◆ WHAT YOU SHOULD DO
An exact copy of the entries is required, with every image omitted.

◆ RECORDED INFORMATION
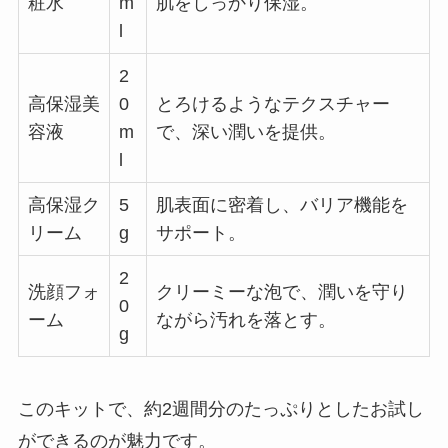
粧水
m
肌をしっかり保湿。
l
2
高保湿美
0
とろけるようなテクスチャー
容液
m
で、深い潤いを提供。
l
高保湿ク
5
肌表面に密着し、バリア機能を
リーム
g
サポート。
2
洗顔フォ
クリーミーな泡で、潤いを守り
0
ーム
ながら汚れを落とす。
g
このキットで、約2週間分のたっぷりとしたお試し
ができるのが魅力です。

◆ RESPONSE
粧水
m
肌をしっかり保湿。
l
2
高保湿美
0
とろけるようなテクスチャー
容液
m
で、深い潤いを提供。
l
高保湿ク
5
肌表面に密着し、バリア機能を
リーム
g
サポート。
2
洗顔フォ
クリーミーな泡で、潤いを守り
0
ーム
ながら汚れを落とす。
g
このキットで、約2週間分のたっぷりとしたお試し
ができるのが魅力です。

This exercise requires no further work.